__INFORMATION GIVEN__
........

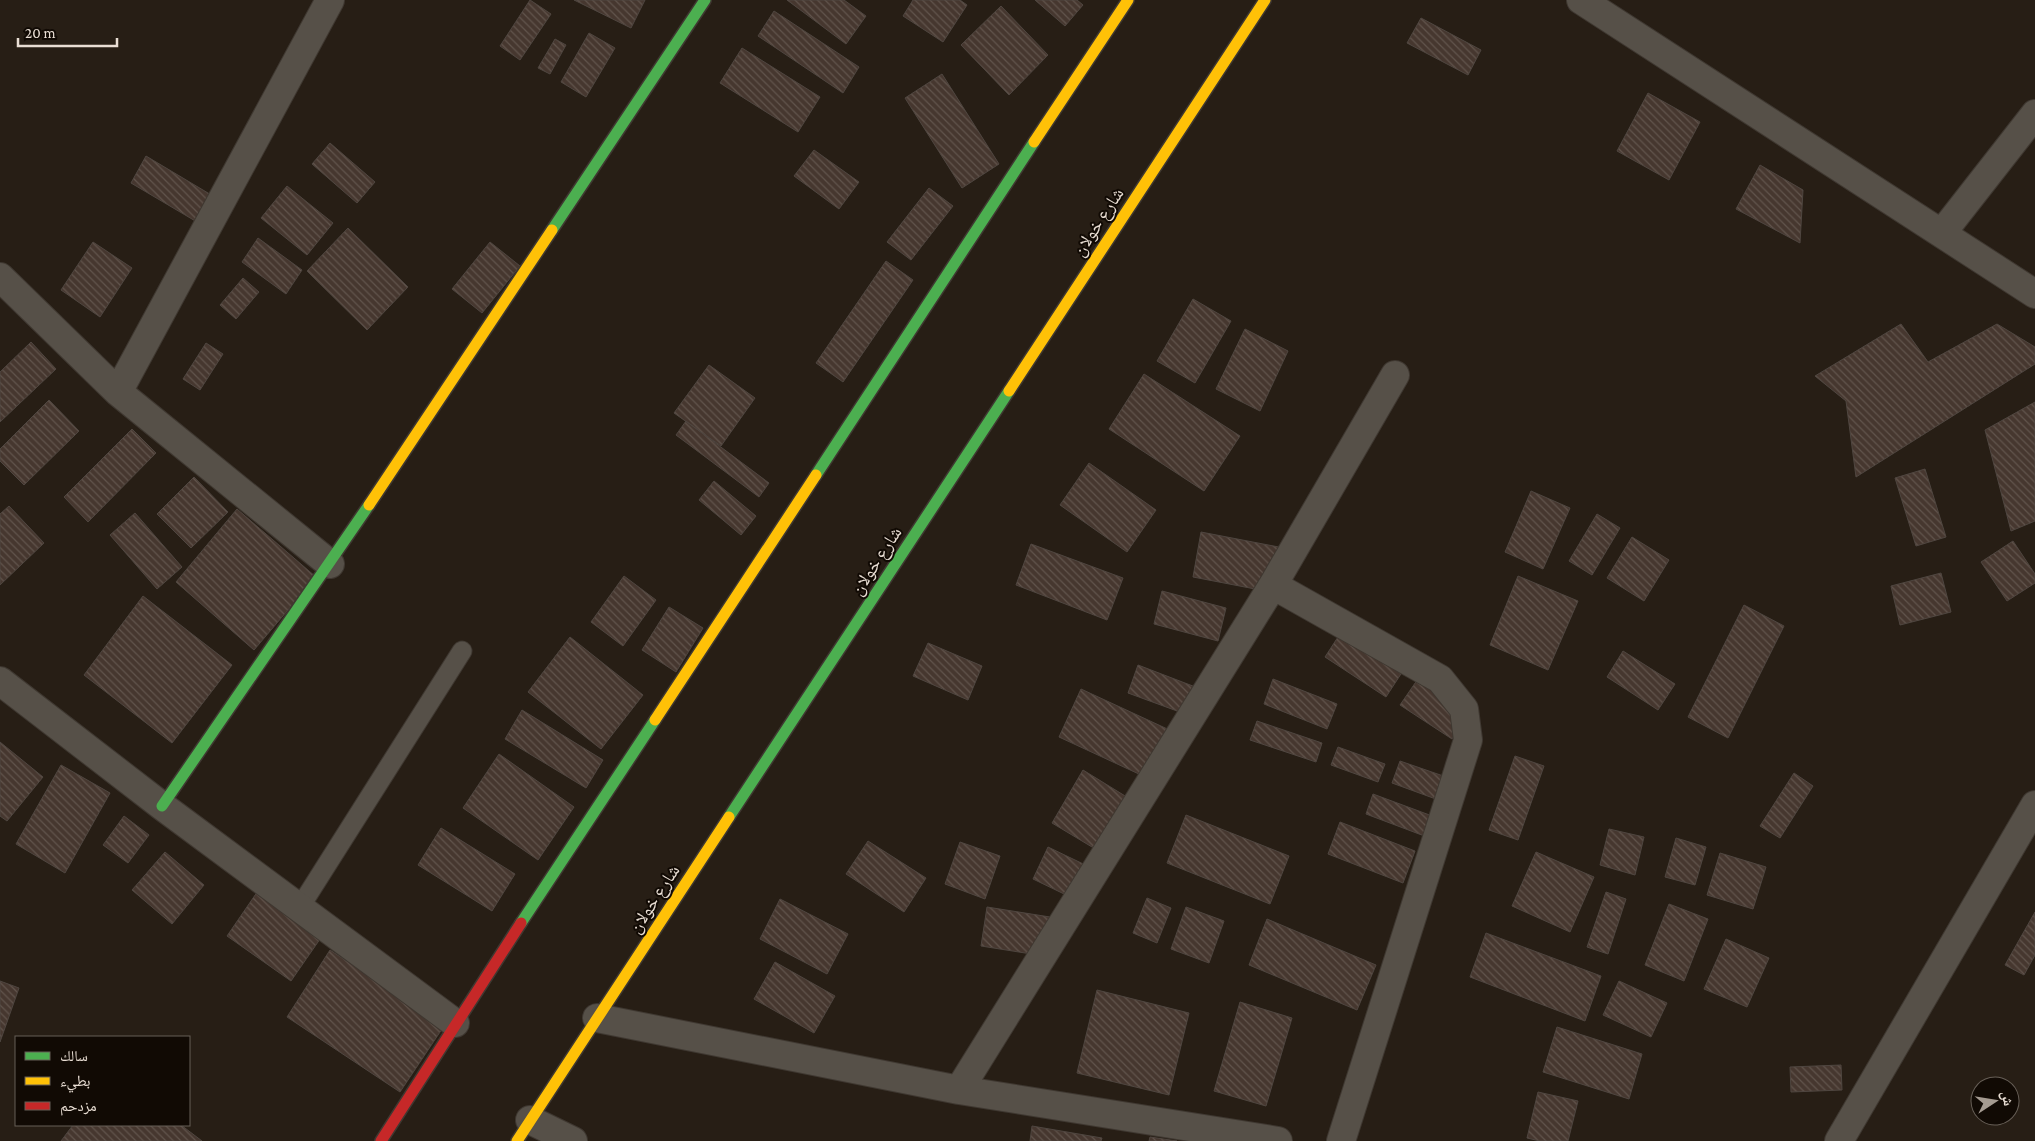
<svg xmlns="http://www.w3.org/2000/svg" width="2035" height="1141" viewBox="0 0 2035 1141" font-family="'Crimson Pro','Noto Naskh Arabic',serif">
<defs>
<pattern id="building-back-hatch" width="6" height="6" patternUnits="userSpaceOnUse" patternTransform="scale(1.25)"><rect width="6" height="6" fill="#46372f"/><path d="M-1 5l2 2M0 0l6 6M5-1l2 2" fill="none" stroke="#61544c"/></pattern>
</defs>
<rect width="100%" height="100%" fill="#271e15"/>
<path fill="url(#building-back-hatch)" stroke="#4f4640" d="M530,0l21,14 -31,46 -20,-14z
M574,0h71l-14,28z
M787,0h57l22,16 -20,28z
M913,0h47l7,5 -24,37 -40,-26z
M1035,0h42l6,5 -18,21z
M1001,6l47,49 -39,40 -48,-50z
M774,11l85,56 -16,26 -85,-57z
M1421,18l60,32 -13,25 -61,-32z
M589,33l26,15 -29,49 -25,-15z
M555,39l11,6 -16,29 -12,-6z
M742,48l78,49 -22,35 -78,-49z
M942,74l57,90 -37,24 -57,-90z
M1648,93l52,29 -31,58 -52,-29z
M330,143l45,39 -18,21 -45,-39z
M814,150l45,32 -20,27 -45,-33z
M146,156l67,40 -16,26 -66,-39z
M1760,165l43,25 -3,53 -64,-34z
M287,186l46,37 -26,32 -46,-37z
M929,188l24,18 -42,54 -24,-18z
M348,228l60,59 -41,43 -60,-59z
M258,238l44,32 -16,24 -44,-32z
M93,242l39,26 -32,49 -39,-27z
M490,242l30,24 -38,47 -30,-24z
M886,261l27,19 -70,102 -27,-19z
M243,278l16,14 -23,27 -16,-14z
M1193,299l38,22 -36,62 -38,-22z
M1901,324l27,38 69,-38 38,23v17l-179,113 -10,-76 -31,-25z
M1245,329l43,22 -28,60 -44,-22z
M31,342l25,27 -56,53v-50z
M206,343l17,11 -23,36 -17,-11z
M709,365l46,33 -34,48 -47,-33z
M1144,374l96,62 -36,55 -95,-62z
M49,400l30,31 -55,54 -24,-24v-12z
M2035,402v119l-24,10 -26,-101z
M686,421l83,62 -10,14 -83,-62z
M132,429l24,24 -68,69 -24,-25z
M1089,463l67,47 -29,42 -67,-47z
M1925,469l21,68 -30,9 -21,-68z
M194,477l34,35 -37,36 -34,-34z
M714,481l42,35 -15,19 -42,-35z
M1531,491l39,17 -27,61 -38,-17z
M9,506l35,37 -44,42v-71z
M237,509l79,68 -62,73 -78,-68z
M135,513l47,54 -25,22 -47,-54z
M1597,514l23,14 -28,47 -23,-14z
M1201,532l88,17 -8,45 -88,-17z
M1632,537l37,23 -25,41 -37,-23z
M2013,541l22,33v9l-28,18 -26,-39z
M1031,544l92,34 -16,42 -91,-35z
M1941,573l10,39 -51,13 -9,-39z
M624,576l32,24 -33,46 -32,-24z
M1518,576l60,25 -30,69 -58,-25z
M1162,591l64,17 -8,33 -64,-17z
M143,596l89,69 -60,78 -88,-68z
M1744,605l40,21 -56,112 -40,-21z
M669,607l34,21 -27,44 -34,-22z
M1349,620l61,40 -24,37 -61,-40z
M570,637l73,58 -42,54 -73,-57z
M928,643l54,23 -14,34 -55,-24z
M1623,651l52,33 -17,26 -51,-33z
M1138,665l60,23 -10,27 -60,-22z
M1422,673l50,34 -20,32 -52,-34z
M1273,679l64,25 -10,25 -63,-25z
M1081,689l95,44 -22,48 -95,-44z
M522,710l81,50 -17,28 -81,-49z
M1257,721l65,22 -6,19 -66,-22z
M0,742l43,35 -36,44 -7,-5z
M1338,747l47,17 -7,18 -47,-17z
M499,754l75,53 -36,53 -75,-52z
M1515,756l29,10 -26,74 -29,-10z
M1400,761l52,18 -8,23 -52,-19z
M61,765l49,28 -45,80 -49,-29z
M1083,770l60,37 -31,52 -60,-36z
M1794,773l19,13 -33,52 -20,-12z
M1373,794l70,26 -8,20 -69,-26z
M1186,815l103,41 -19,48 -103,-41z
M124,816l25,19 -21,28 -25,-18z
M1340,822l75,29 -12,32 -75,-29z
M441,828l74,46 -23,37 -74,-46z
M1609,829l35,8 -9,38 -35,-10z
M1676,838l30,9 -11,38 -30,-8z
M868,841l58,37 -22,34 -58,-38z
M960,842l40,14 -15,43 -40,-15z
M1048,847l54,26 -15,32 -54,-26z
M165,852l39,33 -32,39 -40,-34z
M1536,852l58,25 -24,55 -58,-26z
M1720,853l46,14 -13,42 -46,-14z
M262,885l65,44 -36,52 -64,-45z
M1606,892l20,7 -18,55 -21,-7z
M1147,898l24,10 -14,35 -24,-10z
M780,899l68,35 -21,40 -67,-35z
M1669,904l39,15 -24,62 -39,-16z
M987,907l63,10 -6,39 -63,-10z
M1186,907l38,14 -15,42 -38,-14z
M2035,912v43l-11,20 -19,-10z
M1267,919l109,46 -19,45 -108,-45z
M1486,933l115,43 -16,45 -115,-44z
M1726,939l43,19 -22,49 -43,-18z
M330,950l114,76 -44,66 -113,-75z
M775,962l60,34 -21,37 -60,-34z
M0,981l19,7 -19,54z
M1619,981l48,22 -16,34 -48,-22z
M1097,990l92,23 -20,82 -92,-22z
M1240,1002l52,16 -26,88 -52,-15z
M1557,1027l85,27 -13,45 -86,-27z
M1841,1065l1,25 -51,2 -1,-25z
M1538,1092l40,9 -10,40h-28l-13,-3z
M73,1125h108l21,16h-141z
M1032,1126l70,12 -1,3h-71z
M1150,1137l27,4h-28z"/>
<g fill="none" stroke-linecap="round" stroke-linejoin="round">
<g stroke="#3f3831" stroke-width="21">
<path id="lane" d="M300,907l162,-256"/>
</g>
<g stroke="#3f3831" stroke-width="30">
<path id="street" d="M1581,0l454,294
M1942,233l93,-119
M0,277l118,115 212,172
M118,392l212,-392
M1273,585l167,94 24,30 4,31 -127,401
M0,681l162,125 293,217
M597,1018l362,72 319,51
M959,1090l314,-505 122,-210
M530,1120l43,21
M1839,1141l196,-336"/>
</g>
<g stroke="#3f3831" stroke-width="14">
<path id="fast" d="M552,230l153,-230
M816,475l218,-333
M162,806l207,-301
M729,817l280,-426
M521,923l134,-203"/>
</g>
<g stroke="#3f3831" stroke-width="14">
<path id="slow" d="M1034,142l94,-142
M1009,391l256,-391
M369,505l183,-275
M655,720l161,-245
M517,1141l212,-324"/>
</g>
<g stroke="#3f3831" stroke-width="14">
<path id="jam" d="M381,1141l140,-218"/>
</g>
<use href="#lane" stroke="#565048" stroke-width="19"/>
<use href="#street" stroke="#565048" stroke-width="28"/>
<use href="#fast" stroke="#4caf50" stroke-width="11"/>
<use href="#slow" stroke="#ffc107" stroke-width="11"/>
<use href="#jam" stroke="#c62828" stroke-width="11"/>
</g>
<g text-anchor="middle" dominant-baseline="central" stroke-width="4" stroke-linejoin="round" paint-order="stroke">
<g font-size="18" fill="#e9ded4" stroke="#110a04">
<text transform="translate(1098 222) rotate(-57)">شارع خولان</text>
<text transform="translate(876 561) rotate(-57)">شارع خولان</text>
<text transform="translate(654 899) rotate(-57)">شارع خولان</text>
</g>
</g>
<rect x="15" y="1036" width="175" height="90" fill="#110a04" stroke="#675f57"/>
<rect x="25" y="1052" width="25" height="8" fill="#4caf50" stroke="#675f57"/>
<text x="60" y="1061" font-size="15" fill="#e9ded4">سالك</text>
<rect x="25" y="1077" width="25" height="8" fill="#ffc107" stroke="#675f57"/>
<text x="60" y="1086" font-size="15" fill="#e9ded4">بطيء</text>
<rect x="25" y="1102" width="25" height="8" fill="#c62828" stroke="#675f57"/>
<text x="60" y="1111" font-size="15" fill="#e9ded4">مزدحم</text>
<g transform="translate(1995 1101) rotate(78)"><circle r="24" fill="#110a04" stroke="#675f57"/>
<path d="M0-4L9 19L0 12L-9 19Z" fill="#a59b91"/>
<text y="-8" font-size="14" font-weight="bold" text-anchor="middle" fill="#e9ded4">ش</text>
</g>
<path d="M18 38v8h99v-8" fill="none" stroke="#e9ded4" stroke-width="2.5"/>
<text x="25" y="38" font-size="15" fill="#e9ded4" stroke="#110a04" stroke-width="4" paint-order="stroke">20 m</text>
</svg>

........

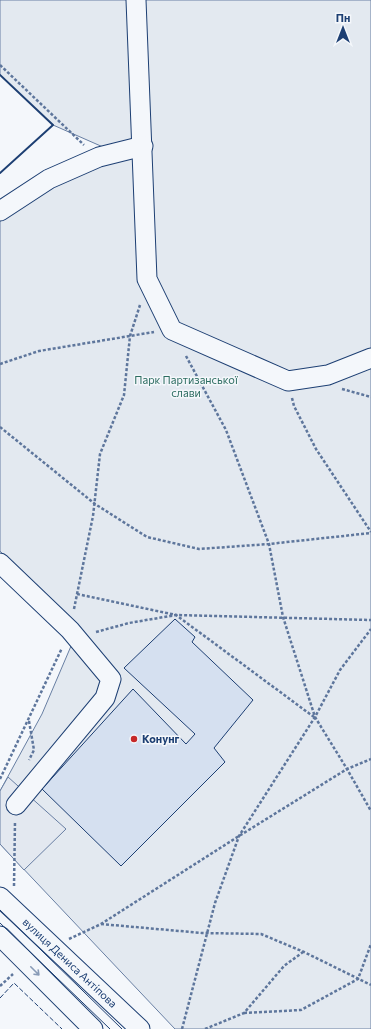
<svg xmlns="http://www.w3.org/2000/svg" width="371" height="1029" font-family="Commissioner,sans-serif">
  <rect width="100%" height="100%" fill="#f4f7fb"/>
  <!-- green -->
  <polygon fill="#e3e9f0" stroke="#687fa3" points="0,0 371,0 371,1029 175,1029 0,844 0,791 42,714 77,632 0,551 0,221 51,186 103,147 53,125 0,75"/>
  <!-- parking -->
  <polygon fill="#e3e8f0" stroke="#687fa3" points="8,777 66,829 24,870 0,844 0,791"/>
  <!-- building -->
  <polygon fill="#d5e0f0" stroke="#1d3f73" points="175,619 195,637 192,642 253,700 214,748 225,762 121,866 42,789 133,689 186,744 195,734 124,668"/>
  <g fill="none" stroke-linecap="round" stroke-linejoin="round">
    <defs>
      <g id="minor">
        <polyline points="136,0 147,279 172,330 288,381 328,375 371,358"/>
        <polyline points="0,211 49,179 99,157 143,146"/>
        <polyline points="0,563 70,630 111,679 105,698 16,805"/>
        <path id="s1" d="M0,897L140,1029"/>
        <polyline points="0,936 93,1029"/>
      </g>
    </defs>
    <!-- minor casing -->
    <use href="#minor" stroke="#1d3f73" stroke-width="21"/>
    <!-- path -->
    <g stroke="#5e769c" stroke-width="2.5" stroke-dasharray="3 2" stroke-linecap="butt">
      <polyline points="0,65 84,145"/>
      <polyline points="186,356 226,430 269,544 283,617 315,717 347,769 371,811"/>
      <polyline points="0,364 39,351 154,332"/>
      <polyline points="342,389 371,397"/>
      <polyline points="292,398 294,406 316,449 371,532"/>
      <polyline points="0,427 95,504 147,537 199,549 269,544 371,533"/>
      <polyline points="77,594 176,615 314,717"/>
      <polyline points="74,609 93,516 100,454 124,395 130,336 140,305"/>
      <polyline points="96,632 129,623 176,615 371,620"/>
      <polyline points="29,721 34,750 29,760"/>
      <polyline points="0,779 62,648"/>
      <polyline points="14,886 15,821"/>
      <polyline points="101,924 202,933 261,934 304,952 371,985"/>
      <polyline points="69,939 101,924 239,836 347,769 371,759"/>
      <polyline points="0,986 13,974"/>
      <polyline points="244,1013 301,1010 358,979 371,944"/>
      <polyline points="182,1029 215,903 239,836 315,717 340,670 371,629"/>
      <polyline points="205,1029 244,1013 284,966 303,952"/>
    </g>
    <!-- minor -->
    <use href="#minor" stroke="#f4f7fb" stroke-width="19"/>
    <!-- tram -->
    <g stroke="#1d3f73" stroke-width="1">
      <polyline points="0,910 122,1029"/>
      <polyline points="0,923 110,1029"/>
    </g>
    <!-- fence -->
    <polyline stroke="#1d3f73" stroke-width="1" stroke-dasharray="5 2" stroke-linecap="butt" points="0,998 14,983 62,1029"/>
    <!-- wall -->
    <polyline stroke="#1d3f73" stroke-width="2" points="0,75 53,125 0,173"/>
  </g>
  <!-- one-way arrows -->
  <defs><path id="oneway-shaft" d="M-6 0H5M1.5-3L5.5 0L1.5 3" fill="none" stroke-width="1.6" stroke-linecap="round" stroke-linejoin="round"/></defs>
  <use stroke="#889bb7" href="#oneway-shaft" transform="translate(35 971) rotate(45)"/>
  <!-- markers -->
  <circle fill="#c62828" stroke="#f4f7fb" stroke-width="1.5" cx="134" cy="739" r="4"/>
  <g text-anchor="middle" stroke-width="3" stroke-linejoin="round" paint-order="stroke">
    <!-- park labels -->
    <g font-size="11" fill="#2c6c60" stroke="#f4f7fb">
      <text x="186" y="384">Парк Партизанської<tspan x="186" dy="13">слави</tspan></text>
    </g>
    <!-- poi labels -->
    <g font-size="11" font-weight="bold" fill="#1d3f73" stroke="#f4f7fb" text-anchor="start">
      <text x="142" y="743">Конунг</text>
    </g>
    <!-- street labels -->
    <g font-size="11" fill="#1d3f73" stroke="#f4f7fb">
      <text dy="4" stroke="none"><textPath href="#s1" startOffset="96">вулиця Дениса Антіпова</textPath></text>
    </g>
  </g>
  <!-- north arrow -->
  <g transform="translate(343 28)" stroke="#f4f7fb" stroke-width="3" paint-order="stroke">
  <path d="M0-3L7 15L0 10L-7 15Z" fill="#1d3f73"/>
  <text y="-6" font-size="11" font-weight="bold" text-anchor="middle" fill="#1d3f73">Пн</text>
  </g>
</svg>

........

__EXERCISE PROMPT__
Retype the portion of the data above that starts on the line with "M1536,852l58,25 -24,55 -58,-26z" and finishes on the line with "M530,1120l43,21", including both of those lines.

__REPLY__
M1536,852l58,25 -24,55 -58,-26z
M1720,853l46,14 -13,42 -46,-14z
M262,885l65,44 -36,52 -64,-45z
M1606,892l20,7 -18,55 -21,-7z
M1147,898l24,10 -14,35 -24,-10z
M780,899l68,35 -21,40 -67,-35z
M1669,904l39,15 -24,62 -39,-16z
M987,907l63,10 -6,39 -63,-10z
M1186,907l38,14 -15,42 -38,-14z
M2035,912v43l-11,20 -19,-10z
M1267,919l109,46 -19,45 -108,-45z
M1486,933l115,43 -16,45 -115,-44z
M1726,939l43,19 -22,49 -43,-18z
M330,950l114,76 -44,66 -113,-75z
M775,962l60,34 -21,37 -60,-34z
M0,981l19,7 -19,54z
M1619,981l48,22 -16,34 -48,-22z
M1097,990l92,23 -20,82 -92,-22z
M1240,1002l52,16 -26,88 -52,-15z
M1557,1027l85,27 -13,45 -86,-27z
M1841,1065l1,25 -51,2 -1,-25z
M1538,1092l40,9 -10,40h-28l-13,-3z
M73,1125h108l21,16h-141z
M1032,1126l70,12 -1,3h-71z
M1150,1137l27,4h-28z"/>
<g fill="none" stroke-linecap="round" stroke-linejoin="round">
<g stroke="#3f3831" stroke-width="21">
<path id="lane" d="M300,907l162,-256"/>
</g>
<g stroke="#3f3831" stroke-width="30">
<path id="street" d="M1581,0l454,294
M1942,233l93,-119
M0,277l118,115 212,172
M118,392l212,-392
M1273,585l167,94 24,30 4,31 -127,401
M0,681l162,125 293,217
M597,1018l362,72 319,51
M959,1090l314,-505 122,-210
M530,1120l43,21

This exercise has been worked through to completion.